A DAD-of-two who owes his life to a heart transplant is preparing for a starring role in this weekend’s British Transplant Games.

Rob Hodgkiss underwent a heart transplant in 1996 after suddenly developing viral cardiomyopathy, a virus which was destroying his heart muscles.

Since his transplant, super-fit Rob has gone on to win a huge haul of medals after regularly competing at European competitions for heart and lung transplant patients.

This will be his first appearance at The British Transplant Games and he is hoping to go for gold in volleyball, swimming (50 metre backstroke) and field events including shot-putt and discuss.

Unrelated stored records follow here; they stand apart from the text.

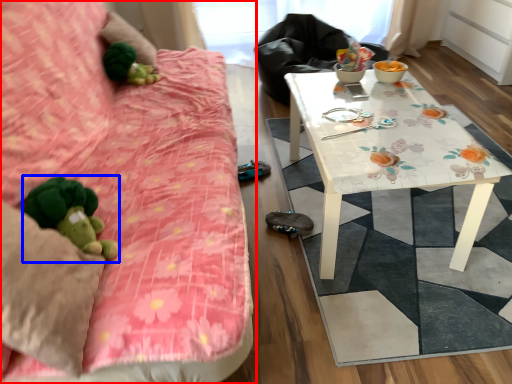
Question: Which point is closer to the camera, studio couch (highlighted by a red box) or toy (highlighted by a blue box)?

Choices:
 (A) studio couch
 (B) toy

Answer: (A)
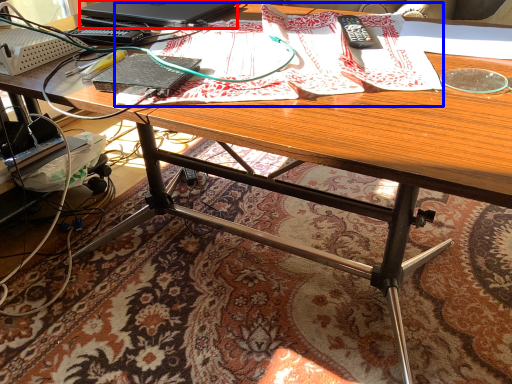
Question: Which object appears farthest to the camera in this image, laptop (highlighted by a red box) or wrapping paper (highlighted by a blue box)?

Choices:
 (A) laptop
 (B) wrapping paper

Answer: (A)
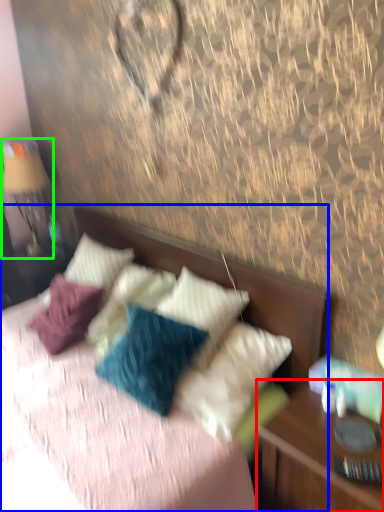
Question: Which is farther away from nightstand (highlighted by a red box)? bed (highlighted by a blue box) or bedside lamp (highlighted by a green box)?

Choices:
 (A) bed
 (B) bedside lamp

Answer: (B)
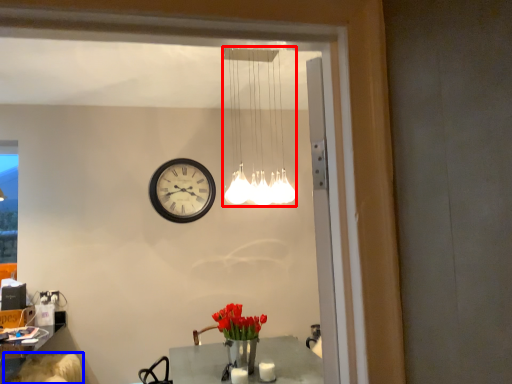
Question: Which object appears closest to the camera in this image, lamp (highlighted by a red box) or swivel chair (highlighted by a blue box)?

Choices:
 (A) lamp
 (B) swivel chair

Answer: (A)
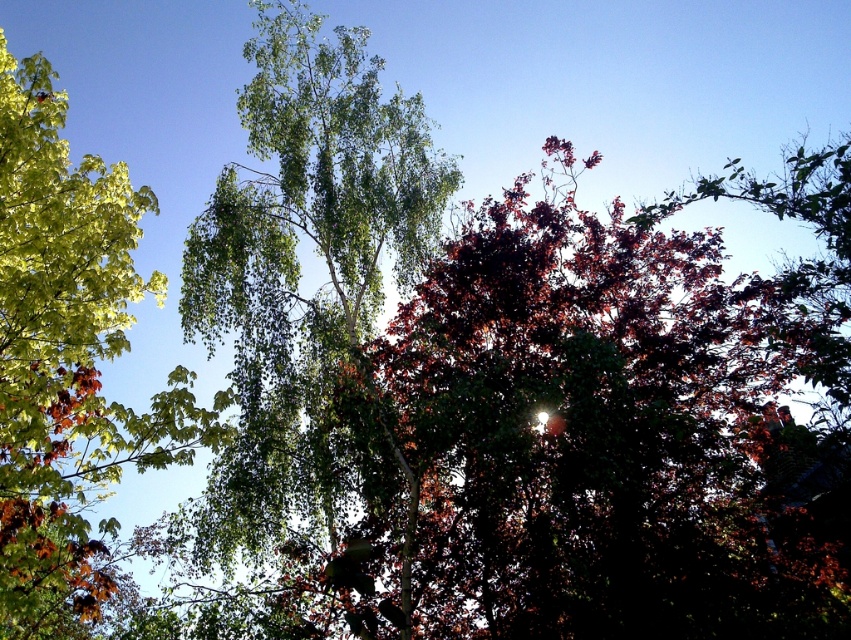
You are a bird looking for a nesting spot. You see the green leafy birch tree at center and the green leafy tree at left. Which tree would provide a higher nesting spot?

The green leafy birch tree at center is much taller than the green leafy tree at left, so it would provide a higher nesting spot.

In the scene shown: You are a bird looking for a place to perch. You see both the green leafy birch tree at center and the green leafy tree at left. Which tree is positioned to the right side of the other?

The green leafy birch tree at center is positioned to the right of the green leafy tree at left.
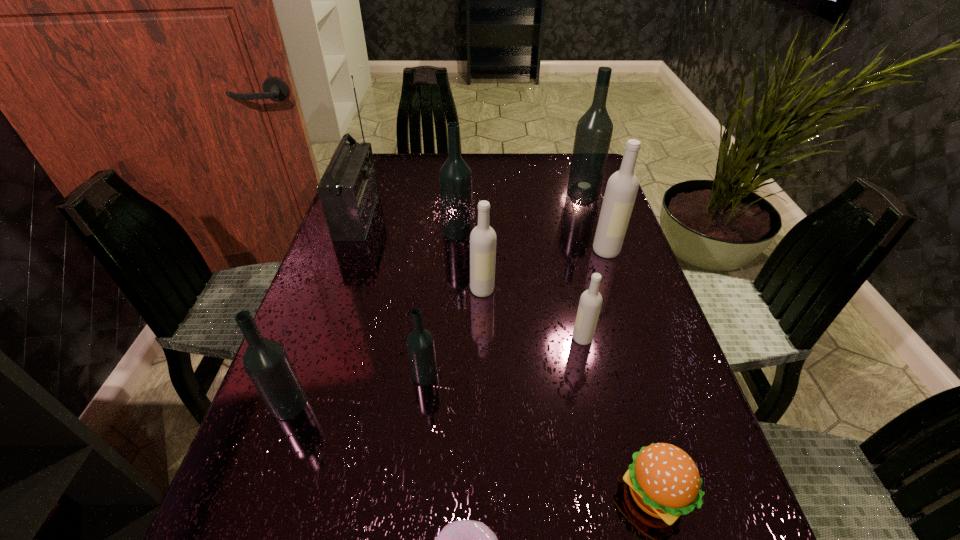
Where is `object that is the third closest one to the third smallest black vodka`? The height and width of the screenshot is (540, 960). object that is the third closest one to the third smallest black vodka is located at coordinates (594, 129).

Identify which vodka is located as the sixth nearest to the second farthest white vodka. Please provide its 2D coordinates. Your answer should be formatted as a tuple, i.e. [(x, y)], where the tuple contains the x and y coordinates of a point satisfying the conditions above.

[(594, 129)]

Identify which vodka is the fourth nearest to the second farthest black vodka. Please provide its 2D coordinates. Your answer should be formatted as a tuple, i.e. [(x, y)], where the tuple contains the x and y coordinates of a point satisfying the conditions above.

[(590, 303)]

Find the location of a particular element. black vodka that is the closest to the smallest black vodka is located at coordinates click(266, 362).

Locate an element on the screen. the second closest black vodka to the biggest black vodka is located at coordinates (420, 343).

The width and height of the screenshot is (960, 540). I want to click on white vodka that is the second closest to the fourth nearest object, so click(590, 303).

Select which white vodka is the second closest to the farthest white vodka. Please provide its 2D coordinates. Your answer should be formatted as a tuple, i.e. [(x, y)], where the tuple contains the x and y coordinates of a point satisfying the conditions above.

[(483, 237)]

Identify the location of free spot that satisfies the following two spatial constraints: 1. on the front side of the sixth farthest object; 2. on the right side of the hamburger. The image size is (960, 540). (615, 494).

At what (x,y) coordinates should I click in order to perform the action: click on vacant space that satisfies the following two spatial constraints: 1. on the back side of the rightmost white vodka; 2. on the left side of the nearest black vodka. Please return your answer as a coordinate pair (x, y). The width and height of the screenshot is (960, 540). Looking at the image, I should click on (343, 251).

I want to click on blank area in the image that satisfies the following two spatial constraints: 1. on the front side of the third nearest black vodka; 2. on the left side of the second nearest white vodka, so click(x=454, y=290).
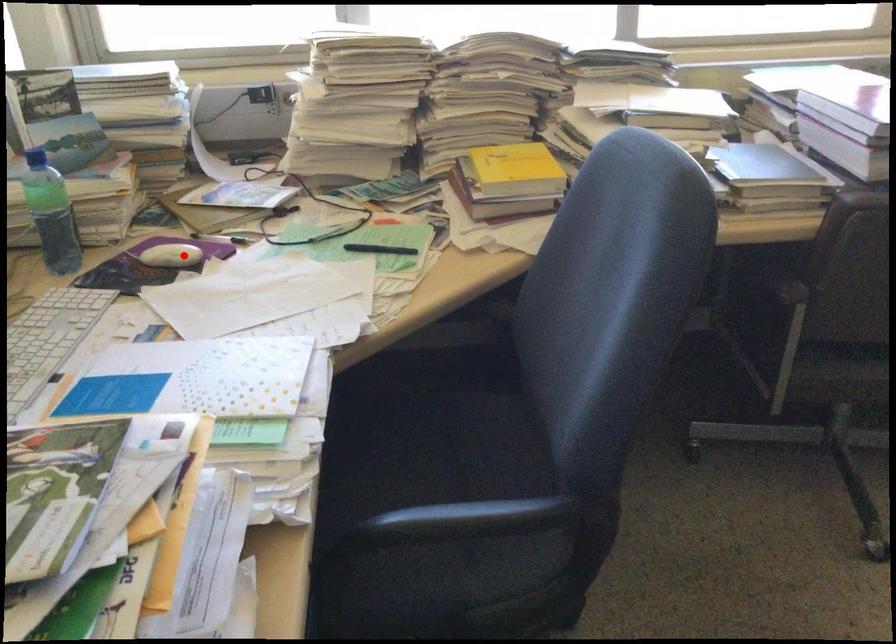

Mr Hodgkiss, who lives in Bromley Cross with his wife Julie and children Bethany, aged 18 and Adam aged 16, now works as a physiotherapist at Bolton Hospice.

At the games he will be representing the Newcastle Freeman Hospital team, which is where he had his life-saving operation.

Talking about the transplant, he said: “I first fell ill while on holiday and eight weeks later I had a new heart. I had basically had a mini-stroke and was put right to the top of the waiting list because of how ill I was.

“I knew I wanted to get back into sport again — I was actually on an exercise bike three days after the operation.”

“Transplant sport events like this weekend are a massive thing for me — I did lots of sport before I was ill and this gives me a chance to keep doing it.”

One of the principle aims of the British Transplant Games is to encourage people to sign the NHS organ donation register.

Mr Hodgkiss said: “It is now been 18 years since my transplant and I think about my donor all the time, it is hard to put into words what it means to me — I would never have known my daughter and my son would not be here.

“Most people would be happy to receive an organ if they need it and if you are prepared to receive one you should be willing to donate — it is also vital that you let your family know your wishes.”